Required work ▸ Please state the number of lines in the records below that contain the string "centimetres", and nothing further.

───── Data provided

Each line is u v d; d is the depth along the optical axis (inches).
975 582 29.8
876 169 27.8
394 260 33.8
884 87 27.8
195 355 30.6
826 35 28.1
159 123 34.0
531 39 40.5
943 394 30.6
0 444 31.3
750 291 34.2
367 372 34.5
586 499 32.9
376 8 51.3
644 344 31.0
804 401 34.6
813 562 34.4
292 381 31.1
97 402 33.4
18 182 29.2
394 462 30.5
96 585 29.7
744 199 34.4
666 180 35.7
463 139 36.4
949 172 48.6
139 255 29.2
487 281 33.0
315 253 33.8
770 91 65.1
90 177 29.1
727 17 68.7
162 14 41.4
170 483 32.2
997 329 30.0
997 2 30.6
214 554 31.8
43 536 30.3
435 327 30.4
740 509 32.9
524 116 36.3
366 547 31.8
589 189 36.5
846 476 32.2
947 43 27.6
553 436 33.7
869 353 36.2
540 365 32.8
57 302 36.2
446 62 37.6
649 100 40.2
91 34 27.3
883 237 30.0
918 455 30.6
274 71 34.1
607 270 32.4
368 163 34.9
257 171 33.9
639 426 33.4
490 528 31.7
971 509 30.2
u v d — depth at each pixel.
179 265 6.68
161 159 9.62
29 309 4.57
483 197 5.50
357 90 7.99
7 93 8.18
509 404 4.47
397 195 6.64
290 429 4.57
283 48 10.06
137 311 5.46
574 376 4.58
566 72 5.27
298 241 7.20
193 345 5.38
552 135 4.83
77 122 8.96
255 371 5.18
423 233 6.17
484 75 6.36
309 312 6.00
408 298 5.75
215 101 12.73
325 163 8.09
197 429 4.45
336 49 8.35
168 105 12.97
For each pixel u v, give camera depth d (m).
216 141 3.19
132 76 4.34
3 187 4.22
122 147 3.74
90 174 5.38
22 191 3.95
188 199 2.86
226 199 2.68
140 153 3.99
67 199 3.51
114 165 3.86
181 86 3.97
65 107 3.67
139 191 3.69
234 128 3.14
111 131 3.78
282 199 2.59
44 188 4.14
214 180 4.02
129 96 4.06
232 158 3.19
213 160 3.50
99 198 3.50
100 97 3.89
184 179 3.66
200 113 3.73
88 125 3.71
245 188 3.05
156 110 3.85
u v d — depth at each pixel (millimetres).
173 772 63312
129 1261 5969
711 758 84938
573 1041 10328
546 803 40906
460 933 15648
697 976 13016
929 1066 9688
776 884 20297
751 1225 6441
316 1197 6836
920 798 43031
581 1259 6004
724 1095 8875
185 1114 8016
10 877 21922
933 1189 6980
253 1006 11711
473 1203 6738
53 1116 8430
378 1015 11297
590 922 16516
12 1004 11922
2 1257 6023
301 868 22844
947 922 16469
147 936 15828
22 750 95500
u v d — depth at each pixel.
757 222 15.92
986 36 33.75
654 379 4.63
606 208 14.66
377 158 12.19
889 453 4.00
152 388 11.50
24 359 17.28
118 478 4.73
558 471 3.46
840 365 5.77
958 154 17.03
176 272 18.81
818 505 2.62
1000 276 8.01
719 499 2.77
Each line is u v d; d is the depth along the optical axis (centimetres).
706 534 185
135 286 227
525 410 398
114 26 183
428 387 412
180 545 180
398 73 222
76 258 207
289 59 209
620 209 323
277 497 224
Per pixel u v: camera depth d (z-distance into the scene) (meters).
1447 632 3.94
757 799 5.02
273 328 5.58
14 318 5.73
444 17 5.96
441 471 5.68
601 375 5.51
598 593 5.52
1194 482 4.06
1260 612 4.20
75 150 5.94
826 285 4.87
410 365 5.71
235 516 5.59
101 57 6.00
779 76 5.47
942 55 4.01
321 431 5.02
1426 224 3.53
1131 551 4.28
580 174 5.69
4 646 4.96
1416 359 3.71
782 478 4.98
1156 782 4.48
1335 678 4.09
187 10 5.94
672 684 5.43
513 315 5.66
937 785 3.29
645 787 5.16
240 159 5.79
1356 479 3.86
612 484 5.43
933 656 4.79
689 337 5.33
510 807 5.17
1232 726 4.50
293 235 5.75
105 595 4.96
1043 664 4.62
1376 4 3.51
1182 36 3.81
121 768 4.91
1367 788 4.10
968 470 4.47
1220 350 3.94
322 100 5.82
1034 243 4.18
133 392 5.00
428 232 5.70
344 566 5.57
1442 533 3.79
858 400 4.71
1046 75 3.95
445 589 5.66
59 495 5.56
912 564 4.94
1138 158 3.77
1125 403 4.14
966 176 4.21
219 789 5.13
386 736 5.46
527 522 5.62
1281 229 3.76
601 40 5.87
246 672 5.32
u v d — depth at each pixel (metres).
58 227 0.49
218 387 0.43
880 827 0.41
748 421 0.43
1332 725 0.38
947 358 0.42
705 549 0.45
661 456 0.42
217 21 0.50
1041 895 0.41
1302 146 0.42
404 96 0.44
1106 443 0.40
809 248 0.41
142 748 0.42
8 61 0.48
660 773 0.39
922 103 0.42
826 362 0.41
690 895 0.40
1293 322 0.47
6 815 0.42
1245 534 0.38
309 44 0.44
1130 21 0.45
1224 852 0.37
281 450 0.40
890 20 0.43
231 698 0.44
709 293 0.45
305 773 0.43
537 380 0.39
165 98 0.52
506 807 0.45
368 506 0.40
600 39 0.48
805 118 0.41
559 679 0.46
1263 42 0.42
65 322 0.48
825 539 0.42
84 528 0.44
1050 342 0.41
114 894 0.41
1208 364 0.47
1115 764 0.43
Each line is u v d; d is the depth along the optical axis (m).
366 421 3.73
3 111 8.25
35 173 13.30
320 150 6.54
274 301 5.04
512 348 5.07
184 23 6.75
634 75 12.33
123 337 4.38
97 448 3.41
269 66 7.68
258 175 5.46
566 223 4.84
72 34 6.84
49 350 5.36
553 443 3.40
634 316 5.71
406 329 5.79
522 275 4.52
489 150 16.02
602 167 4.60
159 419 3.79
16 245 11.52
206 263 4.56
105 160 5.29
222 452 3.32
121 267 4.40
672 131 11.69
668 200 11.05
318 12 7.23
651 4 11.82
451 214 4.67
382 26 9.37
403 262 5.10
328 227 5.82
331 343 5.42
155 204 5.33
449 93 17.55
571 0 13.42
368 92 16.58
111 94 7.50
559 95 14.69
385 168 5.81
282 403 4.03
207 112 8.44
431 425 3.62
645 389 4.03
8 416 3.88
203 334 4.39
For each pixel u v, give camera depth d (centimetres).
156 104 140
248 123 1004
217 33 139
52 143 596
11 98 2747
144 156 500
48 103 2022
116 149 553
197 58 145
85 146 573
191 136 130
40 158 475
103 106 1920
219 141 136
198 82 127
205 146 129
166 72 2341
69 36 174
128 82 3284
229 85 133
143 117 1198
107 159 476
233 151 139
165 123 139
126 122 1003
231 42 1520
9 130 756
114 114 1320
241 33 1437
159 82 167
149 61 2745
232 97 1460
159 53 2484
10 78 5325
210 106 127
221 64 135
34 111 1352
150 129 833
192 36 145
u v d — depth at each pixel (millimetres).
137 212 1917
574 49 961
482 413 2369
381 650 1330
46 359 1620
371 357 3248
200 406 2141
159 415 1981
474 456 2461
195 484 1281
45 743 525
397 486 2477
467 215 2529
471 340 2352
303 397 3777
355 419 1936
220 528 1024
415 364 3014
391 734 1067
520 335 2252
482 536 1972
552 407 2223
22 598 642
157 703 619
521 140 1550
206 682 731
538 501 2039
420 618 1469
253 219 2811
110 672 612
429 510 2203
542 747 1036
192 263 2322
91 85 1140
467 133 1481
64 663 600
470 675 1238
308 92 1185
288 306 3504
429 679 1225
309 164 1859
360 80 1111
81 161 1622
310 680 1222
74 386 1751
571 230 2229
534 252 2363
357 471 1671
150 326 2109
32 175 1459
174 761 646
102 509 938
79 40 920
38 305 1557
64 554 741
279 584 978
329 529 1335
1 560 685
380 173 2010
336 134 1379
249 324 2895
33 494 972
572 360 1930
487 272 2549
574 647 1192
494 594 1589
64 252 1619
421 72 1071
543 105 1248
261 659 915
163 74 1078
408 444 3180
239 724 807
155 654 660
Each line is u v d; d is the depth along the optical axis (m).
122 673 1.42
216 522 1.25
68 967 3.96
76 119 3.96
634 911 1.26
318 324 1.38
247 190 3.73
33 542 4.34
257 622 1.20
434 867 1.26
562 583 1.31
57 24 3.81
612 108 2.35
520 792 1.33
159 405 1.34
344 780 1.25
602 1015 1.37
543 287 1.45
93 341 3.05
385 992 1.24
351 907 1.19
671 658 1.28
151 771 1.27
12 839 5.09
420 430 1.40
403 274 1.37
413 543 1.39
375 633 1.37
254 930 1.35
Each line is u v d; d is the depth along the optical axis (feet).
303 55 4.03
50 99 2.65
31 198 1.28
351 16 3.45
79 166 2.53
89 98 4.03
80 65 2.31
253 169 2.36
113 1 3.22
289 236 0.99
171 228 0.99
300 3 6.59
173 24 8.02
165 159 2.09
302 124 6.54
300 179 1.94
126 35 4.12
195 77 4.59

──────────

Solution to the exercise ▸ 2